Friday, January 21, 2011

Priscilla Curtains For Retail

Summer in Baden-Baden. Leonid Tsypkin. Translation: Victor Vladimirov and Ellen Grau. Seix Barral.

We
the curiosity of Susan Sontag, and her condition insatiable reader, the pleasure that today we generated the work of Tsypkin. Writer discovered reaching into novel on the shelves of a bookshop in Charing Cross Road. It was a humble edit made by a group of migrants Russo; to Sontag not scared the first image, and instead moved its contents. Then began the discovery of a writer who had chosen to remain with zeal his work, fearing overexposure and jeopardize his career in medical science, like that of his wife. And it was enough to be Jewish. Still, knowing that his work had no chance of being published, he wrote as if possessed by the devil than in the past knew other Russians take over, "... writing for the drawer. For your own literature," say Sontag.

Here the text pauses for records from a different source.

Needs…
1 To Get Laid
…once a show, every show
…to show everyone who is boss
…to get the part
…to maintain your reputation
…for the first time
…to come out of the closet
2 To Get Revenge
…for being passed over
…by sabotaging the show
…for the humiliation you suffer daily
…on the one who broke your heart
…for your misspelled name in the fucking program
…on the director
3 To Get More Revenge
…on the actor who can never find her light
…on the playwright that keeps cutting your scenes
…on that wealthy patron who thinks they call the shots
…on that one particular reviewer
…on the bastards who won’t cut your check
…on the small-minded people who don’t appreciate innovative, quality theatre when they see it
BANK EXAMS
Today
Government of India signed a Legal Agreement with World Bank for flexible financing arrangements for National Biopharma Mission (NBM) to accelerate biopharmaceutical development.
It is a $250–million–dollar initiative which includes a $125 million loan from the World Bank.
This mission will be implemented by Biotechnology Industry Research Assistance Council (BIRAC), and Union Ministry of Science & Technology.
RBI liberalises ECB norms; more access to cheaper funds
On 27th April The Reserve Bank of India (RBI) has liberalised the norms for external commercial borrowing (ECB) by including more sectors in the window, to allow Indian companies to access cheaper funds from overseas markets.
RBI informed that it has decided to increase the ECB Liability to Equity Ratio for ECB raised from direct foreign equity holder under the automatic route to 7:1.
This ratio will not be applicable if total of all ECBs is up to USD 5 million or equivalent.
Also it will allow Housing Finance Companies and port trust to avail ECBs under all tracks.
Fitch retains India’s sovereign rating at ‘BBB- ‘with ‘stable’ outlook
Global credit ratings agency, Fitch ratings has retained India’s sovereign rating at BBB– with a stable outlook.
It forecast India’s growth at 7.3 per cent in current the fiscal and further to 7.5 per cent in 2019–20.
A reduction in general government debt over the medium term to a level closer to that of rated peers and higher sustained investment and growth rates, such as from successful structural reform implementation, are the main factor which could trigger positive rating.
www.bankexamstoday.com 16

La escritura de Tsypkin es compacta, oscura por momentos. Le complace la divagación, y toda la novela es una permanente fuga a sus propios recuerdos, los recuerdos de Dostoievsky, su esposa Anna, e incluso los de los personajes reales e imaginarios que se mezclan a lo largo de la obra. Si algo tiene de fascinante esta novela es la confirmación de que en la literatura caben y se conjugan todos los tiempos y universos. El pasado y el futuro, la realidad y la ficción. Las pasiones y el sufrimiento de Dostoievsky, mientras se jugaba el poco dinero de su esposa, siempre creyendo que en la próxima oportunidad recuperaría la fortuna que dilapidaba, y el martirio del mismo Tsypkin que no not understand why being a Jew, loves a man who hated his people.